Example for Data on Soft Drink Purchases

The R Script:

# install.packages(“tidyverse”) 
# install.packages(“forcats”)
# Load necessary packages.
library(readr) 
library(tidyverse) 
library(forcats)

# Import "purchase.csv" file.
purchase <-read.csv("purchase.csv") 

Bar Chart

The Chart:

# Create the chart. Store it to 'bar1'.
bar1 <- ggplot(purchase, aes(x=Purchase)) + geom_bar(width=.5)+
  ggtitle("Soft Drink Purchases")

# Present the generated chart.
bar1

Bar Chart

The Graphical Output (ordered bars):

bar2 <- ggplot(mutate(purchase, Purchase =fct_infreq(Purchase)))+ 
  geom_bar(aes(x = Purchase), width = .5) + ggtitle("Soft Drink Purchases") 
bar2

Pie Chart

  • Provides another graphical device for presenting the frequency, relative frequency, or percent frequency distributions for qualitative data.
  • The pie chart makes use of sectors of a circle where the numerical values presented by each sector could be the frequencies, relative frequencies or percent frequencies.
  • The angle of a sector is proportional to the frequency of each of the categories of the variable.

The Dot Plot

  • Similar to a bar graph.
  • The height, represented by the number of dots, equals the number of items in a certain category.

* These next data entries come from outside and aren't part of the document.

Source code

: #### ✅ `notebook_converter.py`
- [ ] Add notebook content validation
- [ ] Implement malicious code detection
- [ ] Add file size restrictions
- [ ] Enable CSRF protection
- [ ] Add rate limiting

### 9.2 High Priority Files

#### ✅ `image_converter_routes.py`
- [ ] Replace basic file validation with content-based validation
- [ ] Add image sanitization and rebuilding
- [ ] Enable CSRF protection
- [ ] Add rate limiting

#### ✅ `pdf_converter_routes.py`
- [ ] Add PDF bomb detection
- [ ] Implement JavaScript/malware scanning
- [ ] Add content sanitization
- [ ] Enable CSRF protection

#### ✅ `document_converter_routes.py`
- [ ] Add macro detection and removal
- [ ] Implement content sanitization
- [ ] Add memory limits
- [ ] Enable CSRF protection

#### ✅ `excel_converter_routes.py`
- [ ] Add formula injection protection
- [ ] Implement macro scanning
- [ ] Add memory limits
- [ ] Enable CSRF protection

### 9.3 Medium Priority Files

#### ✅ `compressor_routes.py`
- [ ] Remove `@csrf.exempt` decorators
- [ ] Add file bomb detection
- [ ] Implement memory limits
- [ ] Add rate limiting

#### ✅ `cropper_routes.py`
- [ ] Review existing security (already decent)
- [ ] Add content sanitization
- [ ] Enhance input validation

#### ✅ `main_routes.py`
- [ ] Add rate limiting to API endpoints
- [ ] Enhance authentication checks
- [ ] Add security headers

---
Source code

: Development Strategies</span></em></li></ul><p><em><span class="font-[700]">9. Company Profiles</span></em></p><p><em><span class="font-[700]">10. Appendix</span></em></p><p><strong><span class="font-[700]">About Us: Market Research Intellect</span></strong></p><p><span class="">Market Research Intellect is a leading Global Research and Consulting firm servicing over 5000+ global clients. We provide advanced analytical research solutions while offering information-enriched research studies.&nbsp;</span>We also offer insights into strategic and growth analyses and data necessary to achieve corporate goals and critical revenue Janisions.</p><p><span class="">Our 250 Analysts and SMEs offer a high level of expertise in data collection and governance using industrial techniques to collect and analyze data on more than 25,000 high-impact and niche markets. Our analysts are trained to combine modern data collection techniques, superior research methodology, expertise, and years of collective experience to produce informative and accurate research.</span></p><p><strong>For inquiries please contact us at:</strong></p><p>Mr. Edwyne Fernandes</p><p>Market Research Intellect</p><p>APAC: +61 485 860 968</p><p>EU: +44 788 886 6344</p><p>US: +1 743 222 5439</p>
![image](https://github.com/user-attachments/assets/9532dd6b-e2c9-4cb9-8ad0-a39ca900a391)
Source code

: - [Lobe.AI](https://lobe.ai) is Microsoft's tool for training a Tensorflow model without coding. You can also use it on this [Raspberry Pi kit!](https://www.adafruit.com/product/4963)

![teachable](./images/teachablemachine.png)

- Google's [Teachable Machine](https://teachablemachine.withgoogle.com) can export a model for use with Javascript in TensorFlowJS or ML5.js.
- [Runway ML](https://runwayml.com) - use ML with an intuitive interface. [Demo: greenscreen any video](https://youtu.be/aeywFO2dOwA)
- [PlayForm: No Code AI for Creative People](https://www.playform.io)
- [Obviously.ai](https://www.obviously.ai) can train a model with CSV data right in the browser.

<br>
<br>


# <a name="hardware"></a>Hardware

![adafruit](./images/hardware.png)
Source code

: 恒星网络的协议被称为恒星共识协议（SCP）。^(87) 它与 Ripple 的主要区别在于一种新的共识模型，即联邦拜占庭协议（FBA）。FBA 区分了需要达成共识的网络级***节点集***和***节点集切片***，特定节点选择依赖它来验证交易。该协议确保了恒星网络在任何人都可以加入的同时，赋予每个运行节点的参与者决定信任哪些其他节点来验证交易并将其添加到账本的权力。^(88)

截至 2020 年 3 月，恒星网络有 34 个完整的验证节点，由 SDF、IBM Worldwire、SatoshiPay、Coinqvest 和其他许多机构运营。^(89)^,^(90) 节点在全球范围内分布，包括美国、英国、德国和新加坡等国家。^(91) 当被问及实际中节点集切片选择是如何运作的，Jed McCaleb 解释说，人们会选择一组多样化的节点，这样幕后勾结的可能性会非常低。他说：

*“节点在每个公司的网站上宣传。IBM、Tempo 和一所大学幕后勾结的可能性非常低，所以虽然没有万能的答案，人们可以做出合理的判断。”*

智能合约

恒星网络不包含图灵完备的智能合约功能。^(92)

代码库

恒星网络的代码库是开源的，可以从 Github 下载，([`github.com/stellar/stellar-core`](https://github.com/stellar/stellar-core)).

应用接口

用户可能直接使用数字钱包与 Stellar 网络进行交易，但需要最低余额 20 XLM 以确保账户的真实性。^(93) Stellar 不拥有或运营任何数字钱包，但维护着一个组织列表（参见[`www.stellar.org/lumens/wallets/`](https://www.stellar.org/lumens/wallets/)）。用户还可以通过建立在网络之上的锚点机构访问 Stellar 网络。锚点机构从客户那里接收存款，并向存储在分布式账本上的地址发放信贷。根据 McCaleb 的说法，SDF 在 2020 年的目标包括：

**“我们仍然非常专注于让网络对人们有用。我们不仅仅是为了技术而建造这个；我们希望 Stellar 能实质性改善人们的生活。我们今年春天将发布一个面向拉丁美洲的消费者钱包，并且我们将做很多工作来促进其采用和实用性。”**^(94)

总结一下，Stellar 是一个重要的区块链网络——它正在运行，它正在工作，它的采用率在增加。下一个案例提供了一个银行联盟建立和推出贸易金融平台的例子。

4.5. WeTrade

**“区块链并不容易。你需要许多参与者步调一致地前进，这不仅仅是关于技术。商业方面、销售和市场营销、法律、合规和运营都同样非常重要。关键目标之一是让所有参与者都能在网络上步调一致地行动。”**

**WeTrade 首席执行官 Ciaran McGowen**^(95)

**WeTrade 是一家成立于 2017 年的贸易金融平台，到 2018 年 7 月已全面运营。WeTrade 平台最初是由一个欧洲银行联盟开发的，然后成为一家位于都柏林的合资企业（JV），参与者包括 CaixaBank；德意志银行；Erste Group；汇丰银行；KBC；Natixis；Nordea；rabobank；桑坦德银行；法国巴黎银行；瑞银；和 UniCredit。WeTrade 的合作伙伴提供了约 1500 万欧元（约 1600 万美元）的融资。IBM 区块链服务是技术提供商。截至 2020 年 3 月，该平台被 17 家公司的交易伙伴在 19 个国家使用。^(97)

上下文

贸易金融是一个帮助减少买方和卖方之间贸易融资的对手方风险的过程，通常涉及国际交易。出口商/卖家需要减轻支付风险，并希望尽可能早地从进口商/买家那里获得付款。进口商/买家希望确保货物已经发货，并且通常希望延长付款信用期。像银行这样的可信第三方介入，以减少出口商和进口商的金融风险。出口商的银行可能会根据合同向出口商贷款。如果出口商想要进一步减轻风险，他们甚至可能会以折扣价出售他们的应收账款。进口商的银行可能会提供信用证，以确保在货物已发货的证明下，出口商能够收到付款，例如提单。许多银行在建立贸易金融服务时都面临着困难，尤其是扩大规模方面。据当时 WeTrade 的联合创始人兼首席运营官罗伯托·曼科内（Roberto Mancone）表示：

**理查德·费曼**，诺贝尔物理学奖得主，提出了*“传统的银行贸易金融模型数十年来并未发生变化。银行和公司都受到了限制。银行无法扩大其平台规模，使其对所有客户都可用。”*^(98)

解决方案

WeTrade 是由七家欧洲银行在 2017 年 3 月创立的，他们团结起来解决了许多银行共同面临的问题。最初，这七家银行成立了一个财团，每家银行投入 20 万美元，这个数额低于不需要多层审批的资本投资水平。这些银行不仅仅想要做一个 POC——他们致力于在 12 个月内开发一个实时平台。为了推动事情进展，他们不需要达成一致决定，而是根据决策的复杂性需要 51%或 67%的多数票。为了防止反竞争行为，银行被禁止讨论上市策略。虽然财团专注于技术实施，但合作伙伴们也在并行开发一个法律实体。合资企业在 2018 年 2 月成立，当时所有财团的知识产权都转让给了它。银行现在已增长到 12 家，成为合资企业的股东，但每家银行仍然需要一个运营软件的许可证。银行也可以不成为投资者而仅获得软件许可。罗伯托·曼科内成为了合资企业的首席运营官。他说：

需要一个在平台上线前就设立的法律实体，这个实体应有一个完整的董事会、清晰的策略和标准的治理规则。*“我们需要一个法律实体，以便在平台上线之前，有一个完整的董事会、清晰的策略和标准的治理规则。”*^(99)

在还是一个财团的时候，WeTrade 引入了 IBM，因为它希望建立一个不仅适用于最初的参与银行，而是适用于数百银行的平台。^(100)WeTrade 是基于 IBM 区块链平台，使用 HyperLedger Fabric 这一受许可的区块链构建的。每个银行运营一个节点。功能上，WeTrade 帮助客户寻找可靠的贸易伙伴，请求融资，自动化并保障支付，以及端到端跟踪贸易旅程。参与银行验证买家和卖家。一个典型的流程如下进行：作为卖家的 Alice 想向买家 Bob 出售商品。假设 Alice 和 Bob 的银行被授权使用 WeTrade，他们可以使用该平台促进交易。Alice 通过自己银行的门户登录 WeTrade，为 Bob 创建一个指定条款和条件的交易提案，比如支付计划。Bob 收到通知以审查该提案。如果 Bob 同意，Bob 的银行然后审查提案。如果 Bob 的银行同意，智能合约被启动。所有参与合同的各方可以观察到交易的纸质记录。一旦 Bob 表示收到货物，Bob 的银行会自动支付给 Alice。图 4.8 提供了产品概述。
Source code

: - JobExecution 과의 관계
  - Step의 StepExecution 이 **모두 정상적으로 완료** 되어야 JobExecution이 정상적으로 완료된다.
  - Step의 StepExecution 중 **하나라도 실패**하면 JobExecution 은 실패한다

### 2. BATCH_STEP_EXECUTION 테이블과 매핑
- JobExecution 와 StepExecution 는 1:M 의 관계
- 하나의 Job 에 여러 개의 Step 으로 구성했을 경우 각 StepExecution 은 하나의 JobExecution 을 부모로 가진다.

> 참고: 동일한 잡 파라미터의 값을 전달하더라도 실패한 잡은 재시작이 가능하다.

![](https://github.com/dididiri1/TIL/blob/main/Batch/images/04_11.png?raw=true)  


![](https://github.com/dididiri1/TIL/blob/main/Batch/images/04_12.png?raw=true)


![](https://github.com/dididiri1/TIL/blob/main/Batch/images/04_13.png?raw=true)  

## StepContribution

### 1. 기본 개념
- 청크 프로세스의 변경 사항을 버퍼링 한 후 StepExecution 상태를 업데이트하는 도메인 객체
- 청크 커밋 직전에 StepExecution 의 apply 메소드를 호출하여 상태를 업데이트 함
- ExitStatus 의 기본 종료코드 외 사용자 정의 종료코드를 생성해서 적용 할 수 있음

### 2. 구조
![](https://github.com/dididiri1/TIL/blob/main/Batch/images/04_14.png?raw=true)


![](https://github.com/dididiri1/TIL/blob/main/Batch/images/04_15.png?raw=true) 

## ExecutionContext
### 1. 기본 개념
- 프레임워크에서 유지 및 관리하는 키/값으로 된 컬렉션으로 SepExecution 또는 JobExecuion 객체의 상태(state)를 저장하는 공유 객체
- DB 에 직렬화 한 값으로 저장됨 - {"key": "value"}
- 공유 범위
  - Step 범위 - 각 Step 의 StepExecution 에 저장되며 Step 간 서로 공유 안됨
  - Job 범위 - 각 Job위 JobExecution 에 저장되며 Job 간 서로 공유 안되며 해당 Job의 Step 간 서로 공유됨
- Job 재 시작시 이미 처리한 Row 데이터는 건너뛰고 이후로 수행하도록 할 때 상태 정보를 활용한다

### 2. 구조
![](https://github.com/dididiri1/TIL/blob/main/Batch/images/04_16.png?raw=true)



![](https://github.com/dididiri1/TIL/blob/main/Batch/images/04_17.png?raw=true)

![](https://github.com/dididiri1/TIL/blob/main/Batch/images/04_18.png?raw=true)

Example (Data on the number of cars registered to each household).
Data: 1, 2, 1, 0, 3, 4, 0, 1, 1, 1, 2, 2, 3, 2, 3, 2, 1, 4, 0, 0

The Dot Plot

The R Script

library(ggplot2) 
library(readr) 

# Import the "cars.csv" data file
cars <-read.csv("cars.csv") 

# Generate the plot
dplot <-ggplot(cars, aes(cars)) + geom_dotplot(binwidth = 0.25)

The Dot Plot

The Output Plot

dplot

The Dot Plot

Using the “stripchart” function

The R Script

# Manually construct the data vector.
cars <- c(1, 2, 1, 0, 3, 4, 0, 1, 1, 1,2, 2, 3, 2, 3, 2, 1, 4, 0, 0)

# Creater the dotplot
dplot <- stripchart(cars, method = "stack", at = c(0.05), 
            pch = 20, cex = 3.2, las = 1, frame.plot = FALSE, 
            xlim = c(0,5), main = "Number of Cars Registered")

Stem-and-Leaf Plot

  • It shows both rank order of data as well as the shape.
  • Useful for numerous data.

Example 1

Data: 22, 29, 22, 31, 20, 12, 14, 24, 13, 4, 2, 1

Stem-and-Leaf Plot

The R Script

# Create the data vector
data <- c(22, 29, 22, 31, 20, 12, 14, 24, 13, 4, 2, 1)
# Create the stem-and-leaf plot
stem(data, scale = 1)
  The decimal point is 1 digit(s) to the right of the |

  0 | 124
  1 | 234
  2 | 02249
  3 | 1

Stem-and-Leaf Plot

Example 2

Data: 8.6, 11.7, 9.4, 9.1, 10.2, 11.0, 8.8

Stem-and-Leaf Plot

The R Script

# Create the data vector
data <- c(8.6, 11.7, 9.4, 9.1, 10.2, 11.0, 8.8)
# Create the stem-and-leaf plot
stem(data, scale = 1)
  The decimal point is at the |

   8 | 68
   9 | 14
  10 | 2
  11 | 07

Crosstabulation

A crosstabulation is a tabular summary of data for two variables.
It is also called a contingency table.

The two variables can be:

  • both qualitative
  • both quantitative
  • combination

Crosstabulation

Example: Consider the data below:(named “example.csv”)

Respondent Gender Age Education
1 Male 20 Bachelor’s Degree
2 Male 18 Undergraduate
3 Female 19 Undergraduate
4 Male 25 Bachelor’s Degree
5 Female 37 Master’s Degree
6 Female 15 Undergraduate
7 Female 40 PhD
8 Male 43 Bachelor’s Degree
9 Male 60 Bachelor’s Degree
10 Female 65 Master’s Degree
11 Female 42 Bachelor’s Degree

For the given data:

  1. Create a crosstabulation of Gender vs Education

  2. . Create a crosstabulation of Age vs Education where for the age, classify each respondents as a “Teen” (from 15 to 19 years of age), an “Adult” (from 20 to 59 years of age), or a “Senior” (from 60 years of age and above).